◆ Work request ◆
Keep each entry exactly as written when you repeat it, and skip the images.

◆ Material provided ◆
────
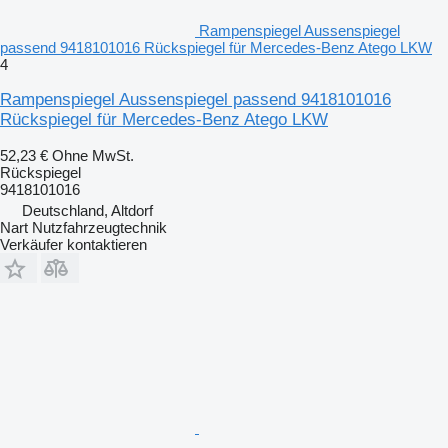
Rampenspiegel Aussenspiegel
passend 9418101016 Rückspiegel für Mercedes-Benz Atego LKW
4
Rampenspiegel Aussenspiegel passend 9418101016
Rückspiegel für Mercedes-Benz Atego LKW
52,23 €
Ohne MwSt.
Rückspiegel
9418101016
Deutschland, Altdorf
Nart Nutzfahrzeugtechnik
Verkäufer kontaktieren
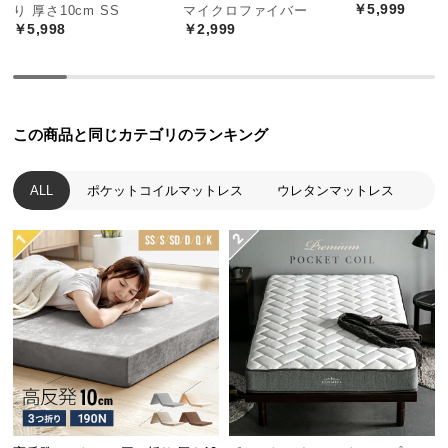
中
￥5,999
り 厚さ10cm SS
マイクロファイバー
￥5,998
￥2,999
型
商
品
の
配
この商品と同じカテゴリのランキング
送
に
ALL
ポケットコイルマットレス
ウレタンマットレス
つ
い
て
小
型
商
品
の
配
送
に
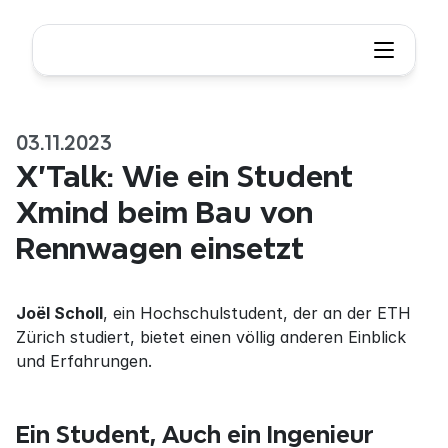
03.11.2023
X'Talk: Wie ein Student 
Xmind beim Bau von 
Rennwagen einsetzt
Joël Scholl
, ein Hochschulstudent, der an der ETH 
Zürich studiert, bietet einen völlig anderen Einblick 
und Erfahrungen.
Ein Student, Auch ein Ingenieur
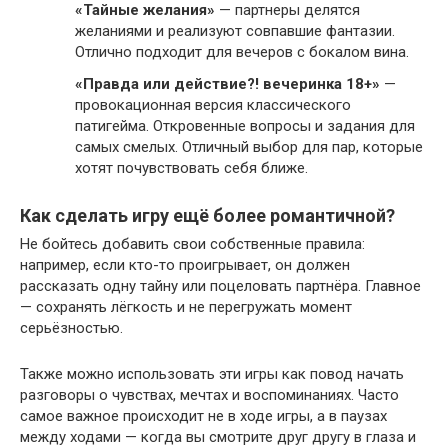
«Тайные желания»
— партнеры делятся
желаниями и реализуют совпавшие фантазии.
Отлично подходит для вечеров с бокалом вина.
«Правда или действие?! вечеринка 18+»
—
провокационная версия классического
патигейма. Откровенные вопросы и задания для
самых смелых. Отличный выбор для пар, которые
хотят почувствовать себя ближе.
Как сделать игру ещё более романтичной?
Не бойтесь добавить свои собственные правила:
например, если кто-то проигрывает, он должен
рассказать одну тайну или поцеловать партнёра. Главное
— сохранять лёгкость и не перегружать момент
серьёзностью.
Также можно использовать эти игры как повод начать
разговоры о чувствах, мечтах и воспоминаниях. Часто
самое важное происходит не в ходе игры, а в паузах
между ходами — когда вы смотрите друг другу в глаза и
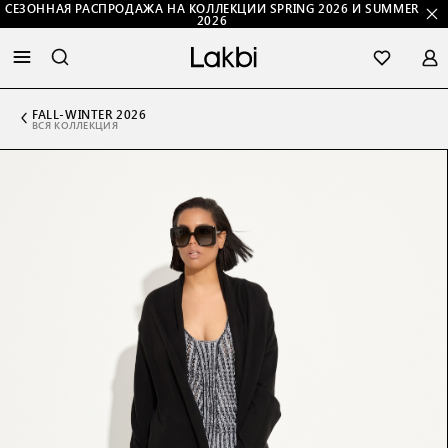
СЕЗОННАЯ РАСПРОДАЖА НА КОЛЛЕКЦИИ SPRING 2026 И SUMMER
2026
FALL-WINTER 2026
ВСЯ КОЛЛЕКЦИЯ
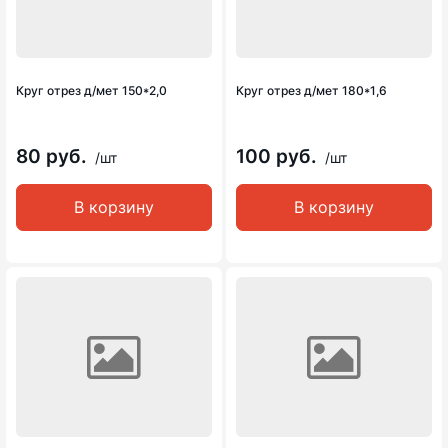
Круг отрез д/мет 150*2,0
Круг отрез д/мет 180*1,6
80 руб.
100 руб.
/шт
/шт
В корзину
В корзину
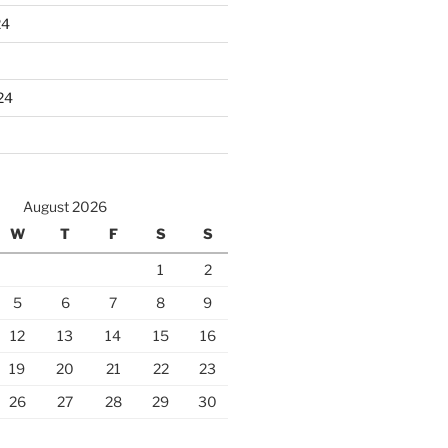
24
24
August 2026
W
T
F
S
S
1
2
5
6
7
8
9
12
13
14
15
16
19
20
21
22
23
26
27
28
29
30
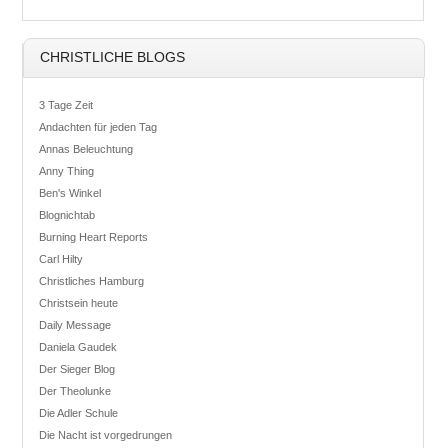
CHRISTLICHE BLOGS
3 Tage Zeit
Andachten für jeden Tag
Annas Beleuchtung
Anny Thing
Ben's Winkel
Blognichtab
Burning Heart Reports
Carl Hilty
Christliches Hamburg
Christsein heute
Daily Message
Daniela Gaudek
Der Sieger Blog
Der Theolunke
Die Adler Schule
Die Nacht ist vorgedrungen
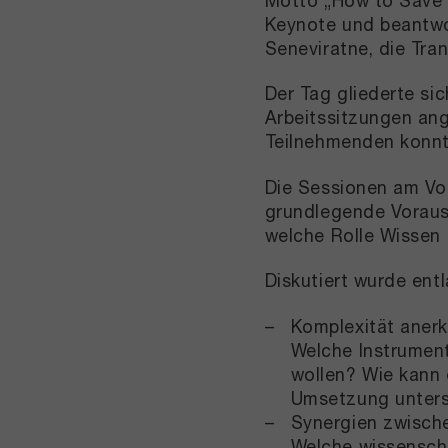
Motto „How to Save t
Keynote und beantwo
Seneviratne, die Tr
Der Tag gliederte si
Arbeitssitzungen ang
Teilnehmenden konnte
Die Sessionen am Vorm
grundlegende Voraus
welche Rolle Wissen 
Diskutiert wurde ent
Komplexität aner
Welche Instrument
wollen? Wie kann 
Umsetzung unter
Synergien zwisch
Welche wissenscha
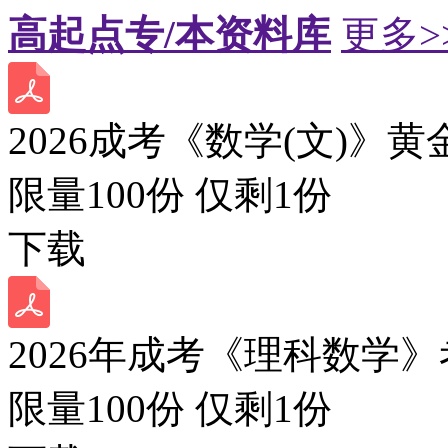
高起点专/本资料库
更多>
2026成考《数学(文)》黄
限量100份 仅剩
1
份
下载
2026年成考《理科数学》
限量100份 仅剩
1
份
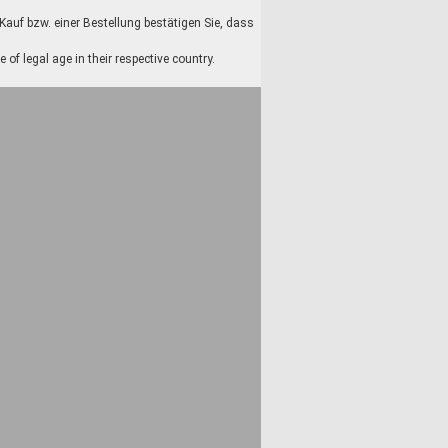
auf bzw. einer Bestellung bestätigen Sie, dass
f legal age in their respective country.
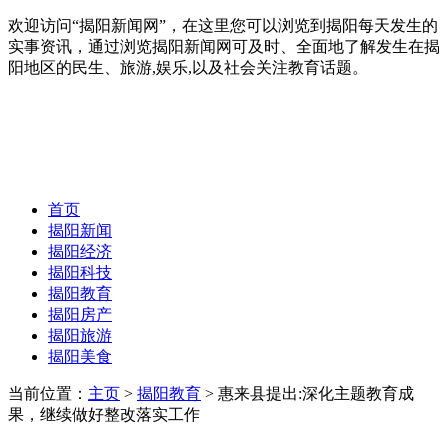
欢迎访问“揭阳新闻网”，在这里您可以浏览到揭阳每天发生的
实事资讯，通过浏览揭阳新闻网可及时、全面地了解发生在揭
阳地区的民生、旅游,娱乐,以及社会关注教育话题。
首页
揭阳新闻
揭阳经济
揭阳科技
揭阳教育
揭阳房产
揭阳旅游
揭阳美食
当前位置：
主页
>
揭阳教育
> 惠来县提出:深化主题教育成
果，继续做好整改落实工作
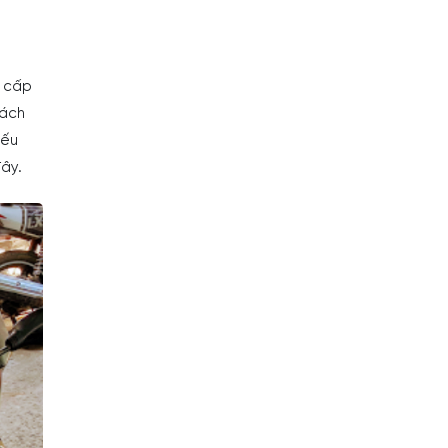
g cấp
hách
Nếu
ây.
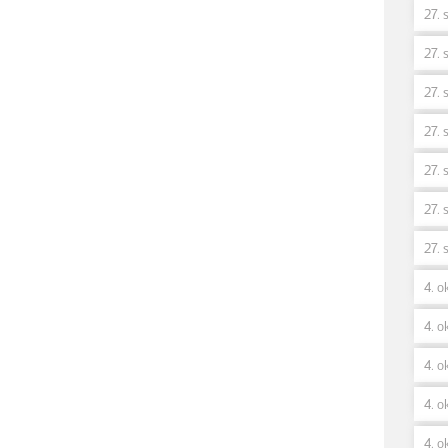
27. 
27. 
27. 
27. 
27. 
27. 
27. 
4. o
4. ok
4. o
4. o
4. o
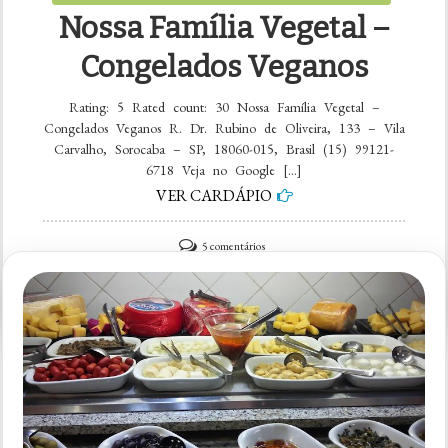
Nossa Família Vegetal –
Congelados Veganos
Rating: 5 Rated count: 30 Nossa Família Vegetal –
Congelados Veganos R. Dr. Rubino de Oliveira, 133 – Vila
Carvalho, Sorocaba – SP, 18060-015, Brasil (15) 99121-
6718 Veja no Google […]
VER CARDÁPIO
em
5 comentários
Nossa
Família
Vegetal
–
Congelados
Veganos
────
◆ Your response ◆
Rampenspiegel Aussenspiegel
passend 9418101016 Rückspiegel für Mercedes-Benz Atego LKW
4
Rampenspiegel Aussenspiegel passend 9418101016
Rückspiegel für Mercedes-Benz Atego LKW
52,23 €
Ohne MwSt.
Rückspiegel
9418101016
Deutschland, Altdorf
Nart Nutzfahrzeugtechnik
Verkäufer kontaktieren
中
￥5,999
り 厚さ10cm SS
マイクロファイバー
￥5,998
￥2,999
型
商
品
の
配
この商品と同じカテゴリのランキング
送
に
ALL
ポケットコイルマットレス
ウレタンマットレス
つ
い
て
小
型
商
品
の
配
送
に
03.11.2023
X'Talk: Wie ein Student 
Xmind beim Bau von 
Rennwagen einsetzt
Joël Scholl
, ein Hochschulstudent, der an der ETH 
Zürich studiert, bietet einen völlig anderen Einblick 
und Erfahrungen.
Ein Student, Auch ein Ingenieur
«Тайные желания»
— партнеры делятся
желаниями и реализуют совпавшие фантазии.
Отлично подходит для вечеров с бокалом вина.
«Правда или действие?! вечеринка 18+»
—
провокационная версия классического
патигейма. Откровенные вопросы и задания для
самых смелых. Отличный выбор для пар, которые
хотят почувствовать себя ближе.
Как сделать игру ещё более романтичной?
Не бойтесь добавить свои собственные правила:
например, если кто-то проигрывает, он должен
рассказать одну тайну или поцеловать партнёра. Главное
— сохранять лёгкость и не перегружать момент
серьёзностью.
Также можно использовать эти игры как повод начать
разговоры о чувствах, мечтах и воспоминаниях. Часто
самое важное происходит не в ходе игры, а в паузах
между ходами — когда вы смотрите друг другу в глаза и
СЕЗОННАЯ РАСПРОДАЖА НА КОЛЛЕКЦИИ SPRING 2026 И SUMMER
2026
FALL-WINTER 2026
ВСЯ КОЛЛЕКЦИЯ
Круг отрез д/мет 150*2,0
Круг отрез д/мет 180*1,6
80 руб.
100 руб.
/шт
/шт
В корзину
В корзину
24
24
August 2026
W
T
F
S
S
1
2
5
6
7
8
9
12
13
14
15
16
19
20
21
22
23
26
27
28
29
30
CHRISTLICHE BLOGS
3 Tage Zeit
Andachten für jeden Tag
Annas Beleuchtung
Anny Thing
Ben's Winkel
Blognichtab
Burning Heart Reports
Carl Hilty
Christliches Hamburg
Christsein heute
Daily Message
Daniela Gaudek
Der Sieger Blog
Der Theolunke
Die Adler Schule
Die Nacht ist vorgedrungen
Motto „How to Save t
Keynote und beantwo
Seneviratne, die Tr
Der Tag gliederte si
Arbeitssitzungen ang
Teilnehmenden konnte
Die Sessionen am Vorm
grundlegende Voraus
welche Rolle Wissen 
Diskutiert wurde ent
Komplexität aner
Welche Instrument
wollen? Wie kann 
Umsetzung unter
Synergien zwisch
Welche wissenscha
高起点专/本资料库
更多>
2026成考《数学(文)》黄
限量100份 仅剩
1
份
下载
2026年成考《理科数学》
限量100份 仅剩
1
份
auf bzw. einer Bestellung bestätigen Sie, dass
f legal age in their respective country.
欢迎访问“揭阳新闻网”，在这里您可以浏览到揭阳每天发生的
实事资讯，通过浏览揭阳新闻网可及时、全面地了解发生在揭
阳地区的民生、旅游,娱乐,以及社会关注教育话题。
首页
揭阳新闻
揭阳经济
揭阳科技
揭阳教育
揭阳房产
揭阳旅游
揭阳美食
当前位置：
主页
>
揭阳教育
> 惠来县提出:深化主题教育成
果，继续做好整改落实工作
g cấp
hách
Nếu
ây.
27. 
27. 
27. 
27. 
27. 
27. 
27. 
4. o
4. ok
4. o
4. o
4. o
Nossa Família Vegetal –
Congelados Veganos
Rating: 5 Rated count: 30 Nossa Família Vegetal –
Congelados Veganos R. Dr. Rubino de Oliveira, 133 – Vila
Carvalho, Sorocaba – SP, 18060-015, Brasil (15) 99121-
6718 Veja no Google […]
VER CARDÁPIO
em
5 comentários
Nossa
Família
Vegetal
–
Congelados
Veganos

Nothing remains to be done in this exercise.